▶ _YOUR GOAL_
Rewrite the Pandas string methods text from "Great that worked!" to "(retrieve i-th element)", changing every "delimiter" to "separator".

▶ _EXERCISE PASSAGE_

+---+

Great that worked! There are so many string operations you can use in Pandas. Here's a full list of all the string methods available in Pandas that I pulled from the documentation:

Method Description
Series.str.cat Concatenate strings
Series.str.split Split strings on delimiter
Series.str.rsplit Split strings on delimiter working from the end of the string
Series.str.get Index into each element (retrieve i-th element)
Series.str.join Join strings in each element of the Series with passed separator
Series.str.get_dummies Split strings on the delimiter returning DataFrame of dummy variables
Series.str.contains Return boolean array if each string contains pattern/regex
Series.str.replace Replace occurrences of pattern/regex/string with some other string or the return value of a callable given the occurrence
Series.str.repeat Duplicate values (s.str.repeat(3) equivalent to x * 3)
Series.str.pad "Add whitespace to left, right, or both sides of strings"
Series.str.center Equivalent to str.center
Series.str.ljust Equivalent to str.ljust
Series.str.rjust Equivalent to str.rjust
Series.str.zfill Equivalent to str.zfill
Series.str.wrap Split long strings into lines with length less than a given width
Series.str.slice Slice each string in the Series
Series.str.slice_replace Replace slice in each string with passed value
Series.str.count Count occurrences of pattern
Series.str.startswith Equivalent to str.startswith(pat) for each element
Series.str.endswith Equivalent to str.endswith(pat) for each element
Series.str.findall Compute list of all occurrences of pattern/regex for each string
Series.str.match "Call re.match on each element, returning matched groups as list"

+---+

▶ _DATA FOR ANALYSIS_
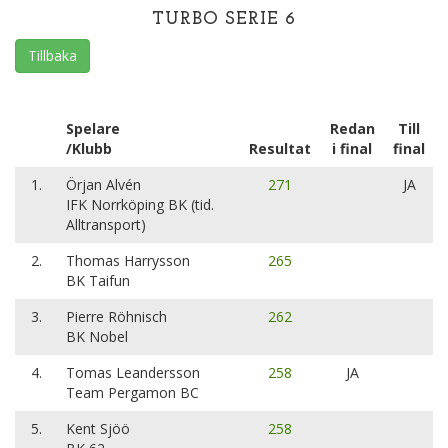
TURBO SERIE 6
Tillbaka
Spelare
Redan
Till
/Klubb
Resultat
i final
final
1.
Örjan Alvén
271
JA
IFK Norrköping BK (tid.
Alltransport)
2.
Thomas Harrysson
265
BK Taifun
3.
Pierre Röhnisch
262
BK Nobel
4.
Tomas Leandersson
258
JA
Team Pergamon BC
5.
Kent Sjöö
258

+---+

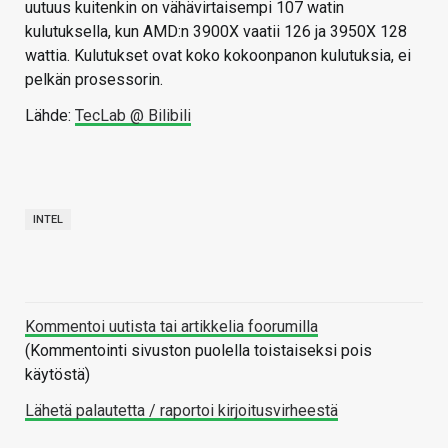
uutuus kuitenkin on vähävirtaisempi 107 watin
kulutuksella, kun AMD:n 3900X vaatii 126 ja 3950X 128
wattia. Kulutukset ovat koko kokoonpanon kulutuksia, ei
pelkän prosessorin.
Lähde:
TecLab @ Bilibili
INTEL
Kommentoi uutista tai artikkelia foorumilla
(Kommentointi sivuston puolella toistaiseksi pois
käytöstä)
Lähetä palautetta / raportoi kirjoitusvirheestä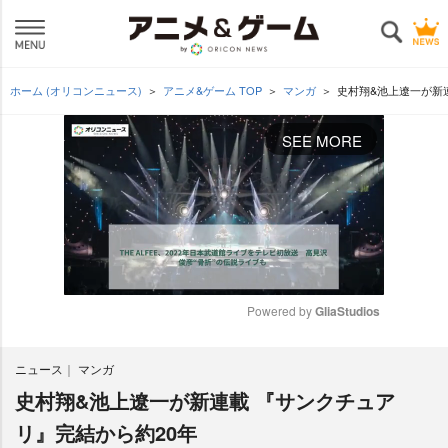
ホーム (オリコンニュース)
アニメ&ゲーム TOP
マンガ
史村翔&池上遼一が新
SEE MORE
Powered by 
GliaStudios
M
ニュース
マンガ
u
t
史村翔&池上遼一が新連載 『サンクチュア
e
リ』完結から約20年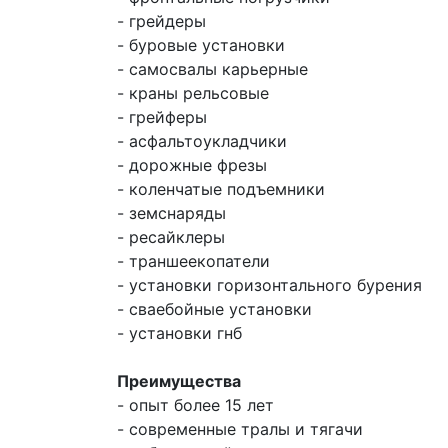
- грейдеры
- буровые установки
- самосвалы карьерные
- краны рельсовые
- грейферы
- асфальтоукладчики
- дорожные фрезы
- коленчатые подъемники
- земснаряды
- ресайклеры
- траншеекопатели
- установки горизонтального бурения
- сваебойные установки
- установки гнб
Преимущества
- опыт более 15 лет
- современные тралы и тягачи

+---+

▶ _WRITTEN ANSWER_
Great that worked! There are so many string operations you can use in Pandas. Here's a full list of all the string methods available in Pandas that I pulled from the documentation:

Method Description
Series.str.cat Concatenate strings
Series.str.split Split strings on separator
Series.str.rsplit Split strings on separator working from the end of the string
Series.str.get Index into each element (retrieve i-th element)